I can't see how to efficiently find a chain with a given boundary (or what it would be in this case)? Any pointers on how to proceed with this type of problem? Thanks.
Your answer is perfectly fine, and is about as "interesting" as it will get. Indeed, the statement that $\delta(T - D^\circ) = \delta D$ (at least, up to sign) is exactly the sort of intuition you want to have here.
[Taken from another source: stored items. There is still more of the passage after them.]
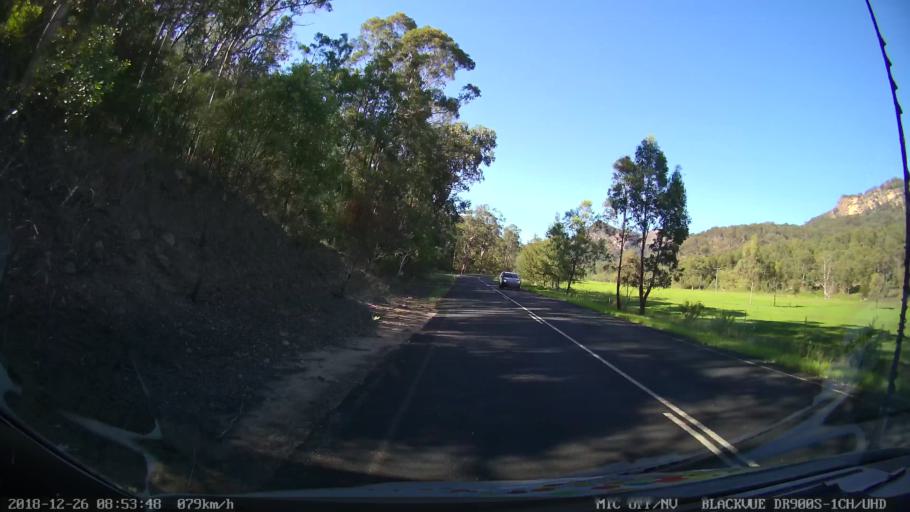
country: AU
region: New South Wales
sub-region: Mid-Western Regional
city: Kandos
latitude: -32.6083
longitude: 150.0758
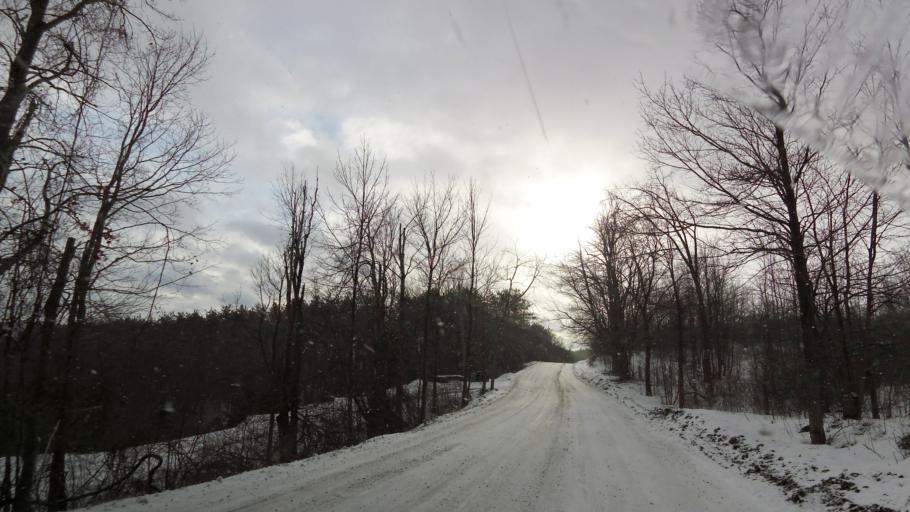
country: CA
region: Ontario
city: Orangeville
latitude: 43.8362
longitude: -79.9737
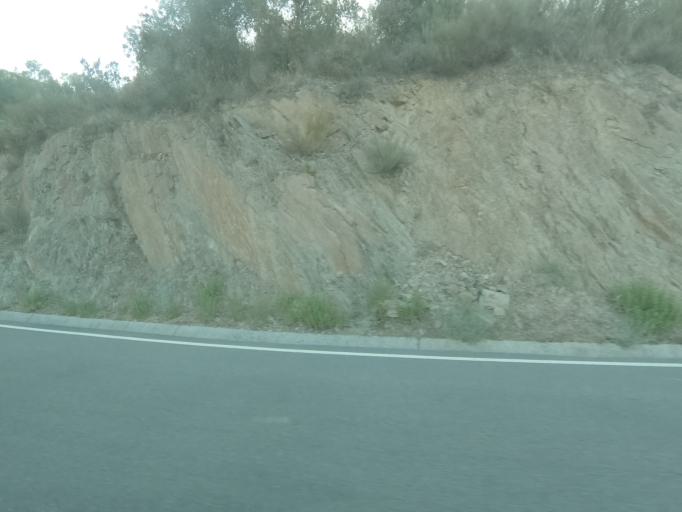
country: PT
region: Viseu
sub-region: Tabuaco
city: Tabuaco
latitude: 41.1509
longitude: -7.6241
That intuitive geometric statement tells you that you should be looking for a chain which geometrically represents the entire space $T-D^\circ$, roughly, with the obvious choice then being just the sum of all the triangles.
In fact, your derivation actually shows this is the only chain with the desired boundary, since such a chain must have exactly one copy of each of $T_2,T_4,T_6,$ and $T_8$, and then must have exactly one of each other simplex as well to cancel out the diagonals. Alternatively, any two chains with the desired boundary must differ by a 2-cycle. Assuming you already know that $H_2(T-D^\circ)$ is trivial, every 2-cycle is a boundary, but there are no nontrivial boundaries, since there are no 3-simplices. So there can only be one 2-chain with any given boundary.